J’écoute un peu la T.V.  Je vais un peu sur les internets.  J’aime bien voir les vedettes se filmer chez elles, ça me permet de les juger un peu Ben voyons, c’est ben laitte chez eux.  Je reçois un info-covid de mon ordre professionnel, arrêté ministériel et cie.  Un autre info-covid de la commission scolaire.  Ma motivation pour faire l’école à la maison oscille entre zéro et un sur dix.  Pendant la pandémie, mon plus jeune aura appris à faire du vélo et mon plus vieux à fendre un tronc d’arbre avec une hache. Et si cela était suffisant, que je me dis ?
Depuis quelques jours, je magasine en ligne.  J’achète des vêtements.  Un bikini.  Une paire de jeans.  Des souliers.  Un autre signe que je ne vais peut-être pas si bien que ça. La dernière fois que j’ai fait des achats compulsifs, c’était suite au décès de mon père. Un vide à remplir peut-être ? Moi qui me targue pourtant d’avoir une vie intérieure plutôt riche…

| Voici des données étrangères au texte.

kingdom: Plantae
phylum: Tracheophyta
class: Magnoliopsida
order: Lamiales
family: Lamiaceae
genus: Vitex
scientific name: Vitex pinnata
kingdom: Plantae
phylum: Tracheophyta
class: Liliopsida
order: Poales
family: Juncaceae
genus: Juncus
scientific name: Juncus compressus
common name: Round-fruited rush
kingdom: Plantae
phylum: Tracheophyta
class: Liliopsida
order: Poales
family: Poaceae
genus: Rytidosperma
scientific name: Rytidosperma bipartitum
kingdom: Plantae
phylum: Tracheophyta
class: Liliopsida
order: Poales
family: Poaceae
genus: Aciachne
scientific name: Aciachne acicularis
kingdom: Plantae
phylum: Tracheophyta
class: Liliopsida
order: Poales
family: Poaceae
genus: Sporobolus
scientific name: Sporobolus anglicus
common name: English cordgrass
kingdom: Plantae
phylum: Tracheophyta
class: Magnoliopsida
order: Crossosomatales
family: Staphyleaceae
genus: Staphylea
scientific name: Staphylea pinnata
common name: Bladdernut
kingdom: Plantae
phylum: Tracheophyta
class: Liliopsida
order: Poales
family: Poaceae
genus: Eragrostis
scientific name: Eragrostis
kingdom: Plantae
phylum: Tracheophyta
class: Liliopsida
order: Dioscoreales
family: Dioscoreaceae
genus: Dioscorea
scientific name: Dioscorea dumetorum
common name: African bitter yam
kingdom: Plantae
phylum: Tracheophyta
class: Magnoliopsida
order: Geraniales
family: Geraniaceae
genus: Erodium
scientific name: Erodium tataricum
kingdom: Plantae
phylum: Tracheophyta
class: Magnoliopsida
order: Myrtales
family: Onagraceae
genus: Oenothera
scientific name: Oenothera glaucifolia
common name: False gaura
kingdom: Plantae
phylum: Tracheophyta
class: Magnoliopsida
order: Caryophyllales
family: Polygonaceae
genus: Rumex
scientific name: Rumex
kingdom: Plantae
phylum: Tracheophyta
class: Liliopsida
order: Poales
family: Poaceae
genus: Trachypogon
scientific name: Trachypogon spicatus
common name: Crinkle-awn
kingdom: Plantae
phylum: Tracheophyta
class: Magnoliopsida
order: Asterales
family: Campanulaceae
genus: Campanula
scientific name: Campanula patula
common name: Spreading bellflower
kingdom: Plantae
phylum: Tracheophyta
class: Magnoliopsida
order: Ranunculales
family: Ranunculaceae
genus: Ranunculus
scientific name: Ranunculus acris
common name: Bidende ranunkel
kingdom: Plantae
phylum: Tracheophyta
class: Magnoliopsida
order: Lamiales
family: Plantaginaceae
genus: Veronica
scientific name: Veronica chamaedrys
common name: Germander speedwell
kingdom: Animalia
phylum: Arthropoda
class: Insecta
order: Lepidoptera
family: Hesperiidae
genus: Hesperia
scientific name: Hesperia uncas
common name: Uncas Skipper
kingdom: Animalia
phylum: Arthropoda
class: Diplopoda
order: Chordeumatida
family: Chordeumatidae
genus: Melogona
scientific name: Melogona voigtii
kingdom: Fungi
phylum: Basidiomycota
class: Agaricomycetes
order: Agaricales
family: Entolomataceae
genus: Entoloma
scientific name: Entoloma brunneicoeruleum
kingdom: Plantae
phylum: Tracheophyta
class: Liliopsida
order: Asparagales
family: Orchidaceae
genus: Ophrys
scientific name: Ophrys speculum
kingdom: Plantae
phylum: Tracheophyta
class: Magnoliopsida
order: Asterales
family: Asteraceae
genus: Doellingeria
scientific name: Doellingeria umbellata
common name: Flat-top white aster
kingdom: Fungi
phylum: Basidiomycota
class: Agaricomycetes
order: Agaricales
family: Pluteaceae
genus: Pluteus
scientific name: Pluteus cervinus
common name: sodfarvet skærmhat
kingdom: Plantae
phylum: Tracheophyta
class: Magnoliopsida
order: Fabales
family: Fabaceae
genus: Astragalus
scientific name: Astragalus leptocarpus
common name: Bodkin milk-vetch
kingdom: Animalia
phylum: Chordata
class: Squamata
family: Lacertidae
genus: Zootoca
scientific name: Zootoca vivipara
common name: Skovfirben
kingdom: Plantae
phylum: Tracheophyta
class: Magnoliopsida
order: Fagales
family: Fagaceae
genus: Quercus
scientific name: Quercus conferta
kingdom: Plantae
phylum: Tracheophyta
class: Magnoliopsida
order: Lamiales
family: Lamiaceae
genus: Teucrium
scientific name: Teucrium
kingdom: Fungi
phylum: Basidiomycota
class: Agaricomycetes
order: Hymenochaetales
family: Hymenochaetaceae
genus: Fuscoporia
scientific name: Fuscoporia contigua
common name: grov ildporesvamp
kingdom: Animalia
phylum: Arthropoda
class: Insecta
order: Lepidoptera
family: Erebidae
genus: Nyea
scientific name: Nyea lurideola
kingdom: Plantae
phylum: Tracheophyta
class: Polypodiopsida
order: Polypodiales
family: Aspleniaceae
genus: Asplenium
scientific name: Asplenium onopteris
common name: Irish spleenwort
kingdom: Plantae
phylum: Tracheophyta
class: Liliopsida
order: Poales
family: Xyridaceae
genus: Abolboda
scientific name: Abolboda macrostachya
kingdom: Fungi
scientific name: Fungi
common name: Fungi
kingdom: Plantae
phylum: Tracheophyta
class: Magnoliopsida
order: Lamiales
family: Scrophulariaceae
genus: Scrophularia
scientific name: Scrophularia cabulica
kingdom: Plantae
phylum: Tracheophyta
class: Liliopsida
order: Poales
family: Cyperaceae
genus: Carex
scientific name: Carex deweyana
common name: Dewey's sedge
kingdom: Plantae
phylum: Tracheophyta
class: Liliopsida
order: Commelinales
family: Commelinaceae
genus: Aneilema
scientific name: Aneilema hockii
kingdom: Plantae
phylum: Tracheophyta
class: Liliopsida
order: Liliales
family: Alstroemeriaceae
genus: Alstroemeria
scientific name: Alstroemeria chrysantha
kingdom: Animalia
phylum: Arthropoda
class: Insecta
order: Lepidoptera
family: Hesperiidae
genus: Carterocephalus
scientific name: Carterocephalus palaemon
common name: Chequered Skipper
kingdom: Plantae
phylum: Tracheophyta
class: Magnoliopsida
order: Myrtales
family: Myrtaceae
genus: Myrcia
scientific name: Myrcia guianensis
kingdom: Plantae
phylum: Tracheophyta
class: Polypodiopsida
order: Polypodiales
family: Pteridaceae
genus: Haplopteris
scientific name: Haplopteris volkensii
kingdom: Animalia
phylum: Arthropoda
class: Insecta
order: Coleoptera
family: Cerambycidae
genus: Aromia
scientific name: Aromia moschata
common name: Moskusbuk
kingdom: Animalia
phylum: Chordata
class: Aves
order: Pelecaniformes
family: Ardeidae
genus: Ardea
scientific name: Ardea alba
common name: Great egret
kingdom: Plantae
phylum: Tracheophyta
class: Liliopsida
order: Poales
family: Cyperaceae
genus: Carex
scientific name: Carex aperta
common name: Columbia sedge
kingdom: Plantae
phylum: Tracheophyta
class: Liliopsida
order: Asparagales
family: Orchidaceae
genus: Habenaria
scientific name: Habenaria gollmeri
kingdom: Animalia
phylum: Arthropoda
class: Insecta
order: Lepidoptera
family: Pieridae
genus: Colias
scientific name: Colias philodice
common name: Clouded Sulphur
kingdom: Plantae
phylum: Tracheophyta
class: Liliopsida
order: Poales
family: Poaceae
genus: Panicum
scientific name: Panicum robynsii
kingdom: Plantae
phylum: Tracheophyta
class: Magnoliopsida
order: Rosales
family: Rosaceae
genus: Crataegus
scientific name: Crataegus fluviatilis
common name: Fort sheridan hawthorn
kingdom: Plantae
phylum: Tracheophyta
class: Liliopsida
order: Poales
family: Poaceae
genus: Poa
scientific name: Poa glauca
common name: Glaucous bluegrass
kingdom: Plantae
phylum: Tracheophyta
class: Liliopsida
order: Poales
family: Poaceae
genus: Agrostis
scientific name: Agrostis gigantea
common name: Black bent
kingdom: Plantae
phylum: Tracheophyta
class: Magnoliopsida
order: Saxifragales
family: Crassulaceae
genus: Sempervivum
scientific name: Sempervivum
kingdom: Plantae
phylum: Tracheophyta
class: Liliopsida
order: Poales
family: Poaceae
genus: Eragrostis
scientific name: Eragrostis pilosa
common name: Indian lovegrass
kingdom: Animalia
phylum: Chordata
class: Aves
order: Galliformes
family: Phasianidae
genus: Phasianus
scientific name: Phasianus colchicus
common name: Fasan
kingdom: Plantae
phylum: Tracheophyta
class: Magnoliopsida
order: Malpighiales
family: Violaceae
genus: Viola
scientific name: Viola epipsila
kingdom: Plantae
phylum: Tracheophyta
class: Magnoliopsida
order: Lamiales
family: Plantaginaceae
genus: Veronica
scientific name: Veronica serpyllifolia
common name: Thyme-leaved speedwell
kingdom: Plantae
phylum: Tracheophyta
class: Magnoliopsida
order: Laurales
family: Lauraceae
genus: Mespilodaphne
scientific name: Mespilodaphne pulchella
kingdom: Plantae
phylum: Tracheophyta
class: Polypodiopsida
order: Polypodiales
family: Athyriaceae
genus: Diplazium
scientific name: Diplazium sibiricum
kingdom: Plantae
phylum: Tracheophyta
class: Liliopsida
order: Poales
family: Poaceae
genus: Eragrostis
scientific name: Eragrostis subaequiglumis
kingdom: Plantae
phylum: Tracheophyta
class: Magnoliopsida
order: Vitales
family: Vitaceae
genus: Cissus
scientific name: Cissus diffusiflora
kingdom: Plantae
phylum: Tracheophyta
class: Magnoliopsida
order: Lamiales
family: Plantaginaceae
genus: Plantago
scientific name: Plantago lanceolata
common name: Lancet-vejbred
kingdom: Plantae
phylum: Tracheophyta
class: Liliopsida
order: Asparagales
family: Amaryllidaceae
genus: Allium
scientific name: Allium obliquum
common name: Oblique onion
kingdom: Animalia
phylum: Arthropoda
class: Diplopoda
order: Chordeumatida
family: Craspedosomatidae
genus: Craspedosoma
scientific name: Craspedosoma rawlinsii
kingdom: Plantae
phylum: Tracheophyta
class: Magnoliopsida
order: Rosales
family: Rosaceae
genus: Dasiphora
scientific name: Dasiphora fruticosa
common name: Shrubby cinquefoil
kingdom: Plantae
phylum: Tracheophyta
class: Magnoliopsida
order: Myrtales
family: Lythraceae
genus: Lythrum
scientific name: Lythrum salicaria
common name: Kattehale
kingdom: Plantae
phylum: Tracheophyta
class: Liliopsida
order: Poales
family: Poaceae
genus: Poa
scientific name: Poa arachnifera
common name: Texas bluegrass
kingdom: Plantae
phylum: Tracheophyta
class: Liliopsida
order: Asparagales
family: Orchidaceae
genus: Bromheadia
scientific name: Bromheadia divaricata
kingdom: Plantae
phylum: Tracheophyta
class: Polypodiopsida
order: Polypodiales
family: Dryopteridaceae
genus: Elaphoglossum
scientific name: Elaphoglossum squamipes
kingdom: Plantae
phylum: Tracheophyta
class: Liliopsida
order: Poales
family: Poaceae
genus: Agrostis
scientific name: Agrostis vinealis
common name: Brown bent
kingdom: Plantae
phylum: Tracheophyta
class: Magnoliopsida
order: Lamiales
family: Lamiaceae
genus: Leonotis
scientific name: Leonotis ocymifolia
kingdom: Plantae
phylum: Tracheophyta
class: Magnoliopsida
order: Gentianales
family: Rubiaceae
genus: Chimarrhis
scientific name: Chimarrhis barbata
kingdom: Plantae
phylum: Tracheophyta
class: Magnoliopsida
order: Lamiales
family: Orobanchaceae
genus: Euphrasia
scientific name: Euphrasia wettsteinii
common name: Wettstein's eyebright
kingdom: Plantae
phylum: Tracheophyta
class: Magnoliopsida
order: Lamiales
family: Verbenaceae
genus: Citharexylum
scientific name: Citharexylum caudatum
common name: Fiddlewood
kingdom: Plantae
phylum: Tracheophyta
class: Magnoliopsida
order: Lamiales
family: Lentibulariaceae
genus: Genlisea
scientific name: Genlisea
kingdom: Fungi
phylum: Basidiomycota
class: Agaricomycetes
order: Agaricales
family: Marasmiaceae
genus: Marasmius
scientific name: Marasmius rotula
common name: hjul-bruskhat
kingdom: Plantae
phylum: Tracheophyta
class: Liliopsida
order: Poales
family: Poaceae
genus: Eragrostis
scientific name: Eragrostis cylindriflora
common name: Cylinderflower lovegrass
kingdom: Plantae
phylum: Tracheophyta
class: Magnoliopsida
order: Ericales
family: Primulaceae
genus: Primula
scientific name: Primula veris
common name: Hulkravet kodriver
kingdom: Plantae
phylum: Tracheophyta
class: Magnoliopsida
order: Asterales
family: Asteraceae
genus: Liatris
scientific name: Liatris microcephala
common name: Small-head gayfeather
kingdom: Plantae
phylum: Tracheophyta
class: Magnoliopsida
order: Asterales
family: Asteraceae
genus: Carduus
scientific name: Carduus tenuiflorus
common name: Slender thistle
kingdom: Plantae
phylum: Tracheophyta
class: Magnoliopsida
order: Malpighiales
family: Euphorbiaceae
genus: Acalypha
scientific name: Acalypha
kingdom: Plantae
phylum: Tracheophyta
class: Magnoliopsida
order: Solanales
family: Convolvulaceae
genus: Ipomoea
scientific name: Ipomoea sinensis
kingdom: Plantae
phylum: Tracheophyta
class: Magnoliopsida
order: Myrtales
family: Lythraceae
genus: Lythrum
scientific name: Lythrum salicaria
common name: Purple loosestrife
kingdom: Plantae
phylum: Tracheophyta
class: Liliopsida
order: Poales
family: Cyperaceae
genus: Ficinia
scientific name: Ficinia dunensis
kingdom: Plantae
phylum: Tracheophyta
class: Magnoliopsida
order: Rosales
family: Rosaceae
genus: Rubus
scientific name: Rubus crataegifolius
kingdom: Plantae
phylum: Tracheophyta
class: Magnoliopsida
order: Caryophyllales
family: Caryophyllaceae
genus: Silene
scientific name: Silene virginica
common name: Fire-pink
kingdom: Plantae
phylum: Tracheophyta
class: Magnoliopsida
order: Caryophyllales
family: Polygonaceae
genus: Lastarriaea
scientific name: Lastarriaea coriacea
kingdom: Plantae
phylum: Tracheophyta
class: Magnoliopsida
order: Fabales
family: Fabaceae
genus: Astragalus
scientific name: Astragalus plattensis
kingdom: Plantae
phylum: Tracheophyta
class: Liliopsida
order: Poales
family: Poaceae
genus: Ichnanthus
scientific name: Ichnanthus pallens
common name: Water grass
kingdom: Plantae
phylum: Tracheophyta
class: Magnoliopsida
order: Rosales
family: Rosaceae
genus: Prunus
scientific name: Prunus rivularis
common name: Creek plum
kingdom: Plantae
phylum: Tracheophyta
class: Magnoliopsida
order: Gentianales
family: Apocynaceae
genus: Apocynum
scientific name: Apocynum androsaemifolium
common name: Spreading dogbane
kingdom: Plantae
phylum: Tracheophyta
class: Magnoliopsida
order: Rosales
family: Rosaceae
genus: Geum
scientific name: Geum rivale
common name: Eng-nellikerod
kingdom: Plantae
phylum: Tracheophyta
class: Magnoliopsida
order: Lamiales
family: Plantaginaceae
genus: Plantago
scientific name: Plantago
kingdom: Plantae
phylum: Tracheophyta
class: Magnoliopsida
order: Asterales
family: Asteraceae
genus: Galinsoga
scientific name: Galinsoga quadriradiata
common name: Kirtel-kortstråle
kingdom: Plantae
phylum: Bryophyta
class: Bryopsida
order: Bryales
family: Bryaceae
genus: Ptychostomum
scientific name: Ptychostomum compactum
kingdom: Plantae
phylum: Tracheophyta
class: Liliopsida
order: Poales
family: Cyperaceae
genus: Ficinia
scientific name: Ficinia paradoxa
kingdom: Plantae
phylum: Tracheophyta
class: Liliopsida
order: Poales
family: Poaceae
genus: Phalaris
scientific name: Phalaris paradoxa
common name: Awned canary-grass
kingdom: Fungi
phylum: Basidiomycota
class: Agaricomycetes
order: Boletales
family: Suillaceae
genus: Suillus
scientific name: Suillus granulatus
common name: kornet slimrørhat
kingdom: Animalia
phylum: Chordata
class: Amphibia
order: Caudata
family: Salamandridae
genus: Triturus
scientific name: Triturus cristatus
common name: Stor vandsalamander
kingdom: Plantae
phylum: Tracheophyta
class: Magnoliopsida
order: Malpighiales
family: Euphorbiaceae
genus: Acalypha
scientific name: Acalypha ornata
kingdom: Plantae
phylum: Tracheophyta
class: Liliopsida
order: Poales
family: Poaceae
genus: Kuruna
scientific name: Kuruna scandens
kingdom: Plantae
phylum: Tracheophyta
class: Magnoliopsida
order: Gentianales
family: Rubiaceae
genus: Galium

Aussi épouvantable que cela puisse paraître, je me sens parfois soulagée que mes parents soient déjà morts, je n’ai plus à m’inquiéter pour eux. Ils sont bien là-haut, loin du coronavirus.
            Mais nous voilà déjà rendu au week-end de Pâques.  Long week-end tranquille et sédentaire en perspective.  Le plus drôle c’est que, pour nous, ce ne sera pas si différent des années précédentes. On se rend compte que l’on vit plutôt confinés à l’année, bien blottis dans le fond de notre rang.   Je dirais même que la pandémie nous enlève un certain stress.  Pas de stress d’arriver en retard au cours de natation.  Pas de stress d’aller visiter les beaux-parents.  Pas de stress d’aller voir tel film ou tel spectacle qu’il faut absolument avoir vu.  Pas de stress de rénover. Pas de stress de voyager avec tes enfants pour leur faire découvrir le monde.  Pas de stress d’avoir une vie sociale digne de ce nom malgré le travail et les enfants.
            Pas de stress.  Mais je vais quand même aller me relaver les mains.  Juste pour être sûre.